Hacker News new | ask | show | jobs
by toomuchtodo 3646 days ago
Qualified sysadmin/devops here: You can run a small Elasticsearch cluster (<9 nodes) without a dedicated ops person if necessary. Run with more than 3 nodes, ensure you have a proper number of index shards/replicas, and ALWAYS use an odd number of nodes.

Some overprovisioning will be required, but with the extra infra spend you're delaying the need for a dedicated role to manage it.

2 comments

Software I have to 3x over provision to keep alive is crappy software.

ElasticSearch is by far one of the most obnoxious software programs I ever have the misfortune to administer. I now avoid self hosting it at all costs.

You don't "3x overprovision" Elasticsearch in particular, you should always provision a minimum of 3 nodes for any highly-available clustered DB. 1 node may fail, you're down. With 2 nodes you can develop a partition or lose a node and neither node can elect itself master, you're down. With 3 nodes, you can lose a node or develop a partition, the other 2 nodes can reach a quorum on a new master and continue operating.
This is how it should work, in theory. However, in practice, with ES whenever a single node went down the whole cluster would fail. Trying to add a new member to the cluster never worked, nor did trying to recover the failed node, hence the cluster-swap.

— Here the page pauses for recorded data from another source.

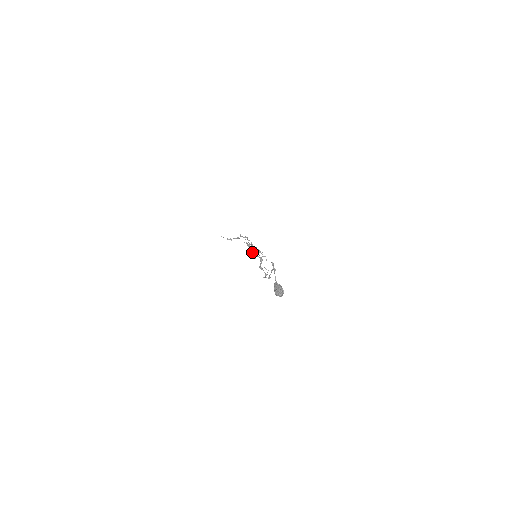
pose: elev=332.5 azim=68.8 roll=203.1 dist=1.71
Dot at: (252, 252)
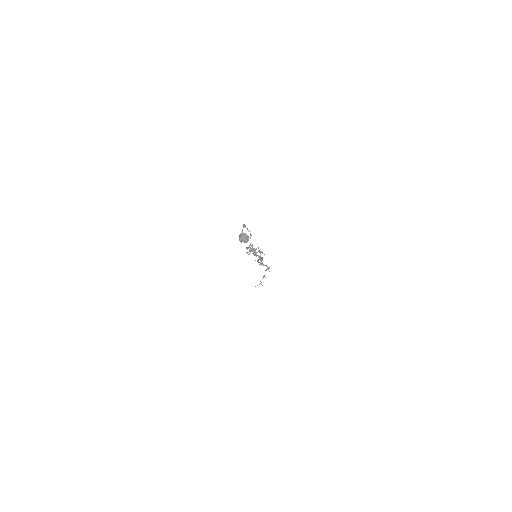
Dot at: occluded
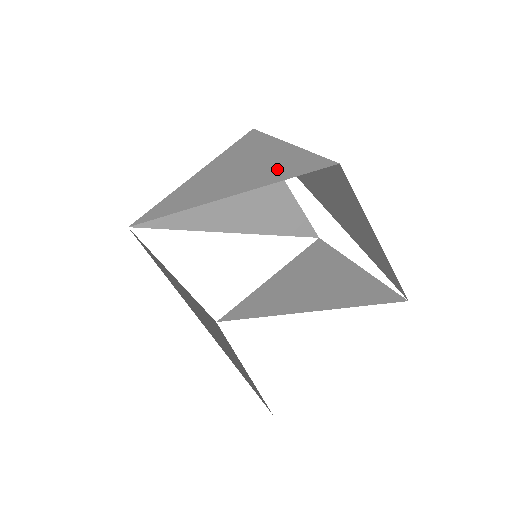
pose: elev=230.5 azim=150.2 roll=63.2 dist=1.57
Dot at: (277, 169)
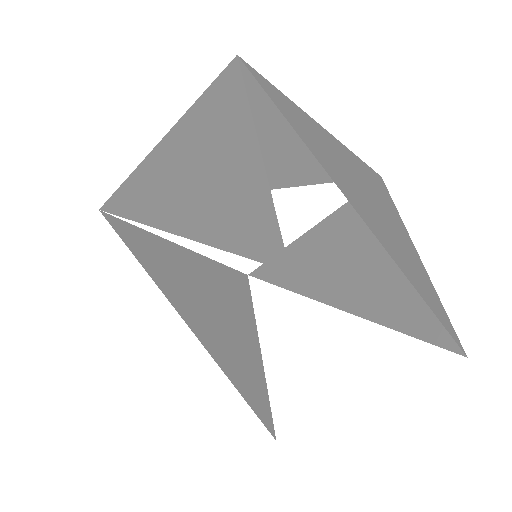
Dot at: (226, 209)
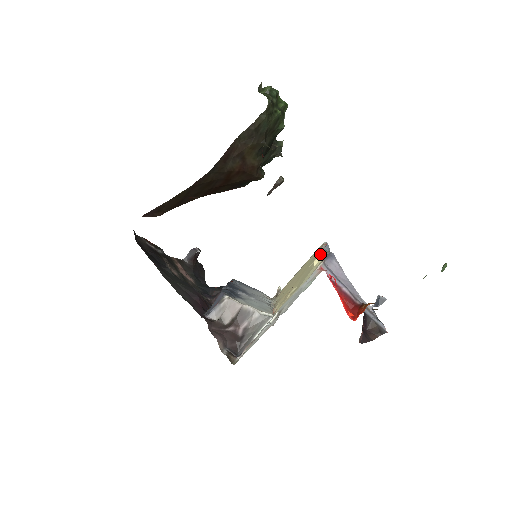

It doesn't help that their logging (at least pre v2) is incredibly dense.

ES clusters will fail on the loss of a single node if you aren't running any replicas on your shards, but that's not really ES's fault. I've occasionally had a node just wig out and need to be restarted, but that's like a once-a-year thing, and I'm working on a ~TB cluster that processes a ridiculous number of writes - this isn't an underworked cluster by any means. As long as your cluster discovery mechanism is set up properly, adding and removing nodes from the cluster is about as easy as it gets. I'm certainly not saying that your experience wasn't valid, but my own experience with it has been that it's remarkably easy to manage.

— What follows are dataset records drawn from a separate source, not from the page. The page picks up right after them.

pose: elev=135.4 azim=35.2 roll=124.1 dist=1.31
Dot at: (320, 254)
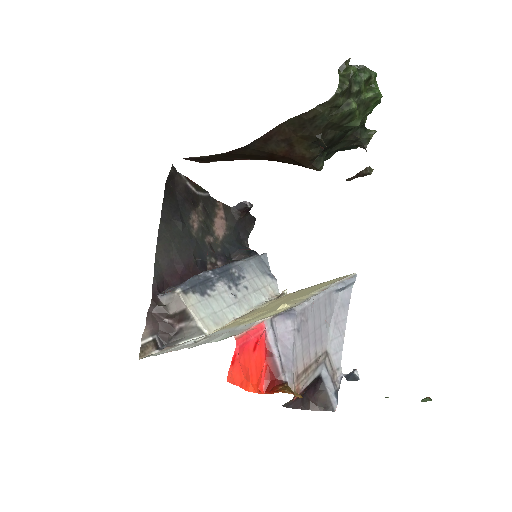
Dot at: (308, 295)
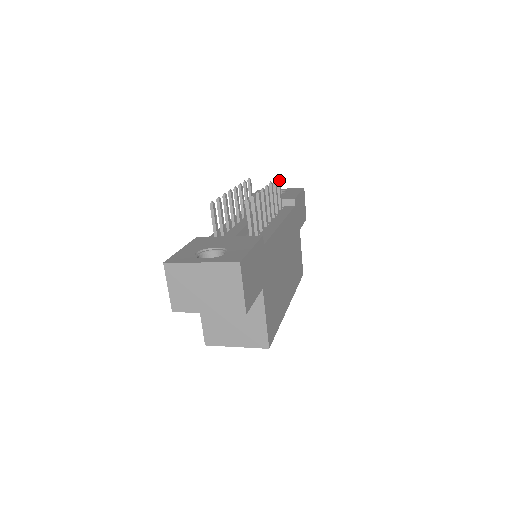
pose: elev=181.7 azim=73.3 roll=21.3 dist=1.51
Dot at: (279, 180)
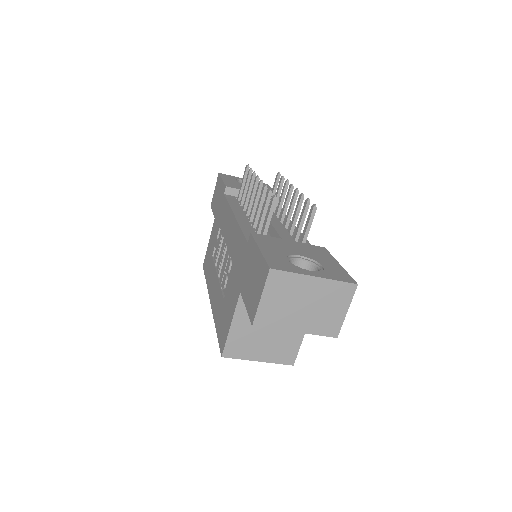
Dot at: (279, 177)
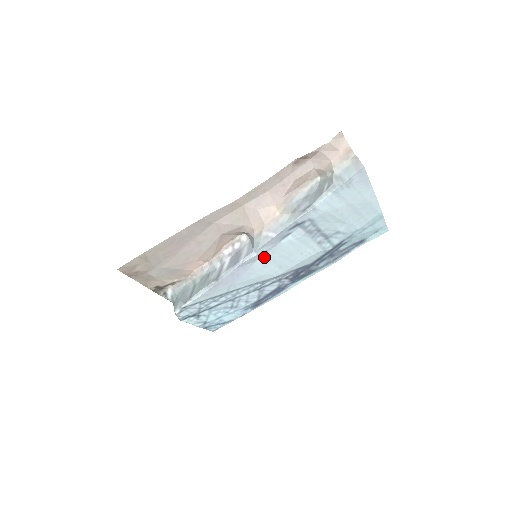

ES was pretty brittle in the pre-1.x days, but from 1.0 onward it's quite easy to work with. The logging is dense, but that's because it's thorough - a feature I really quite appreciate.

> and ALWAYS use an odd number of nodes.

Can you explain this one in more detail from a technical point of view?

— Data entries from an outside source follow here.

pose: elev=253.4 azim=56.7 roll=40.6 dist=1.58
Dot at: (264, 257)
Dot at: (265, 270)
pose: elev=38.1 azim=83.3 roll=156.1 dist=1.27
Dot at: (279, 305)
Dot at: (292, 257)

You want an uneven number of master eligible nodes, so you can form a proper quorum (two out of three, three out of five). The total number of nodes doesn't actually matter. Smaller installation often make the same node master eligible and data holding at the same time, so in that case you'd prefer an uneven number of nodes. Once you move to a setup with dedicated master eligible nodes, you're freed from that restriction. You could also run 4 nodes with a quorum of 3, but that will make the cluster unavailable if any two nodes die. The worst setup is 2 nodes since you can only safely run with a quorum of 2, so if a node dies you're unavailable.
Thank you for explaining this, very helpful.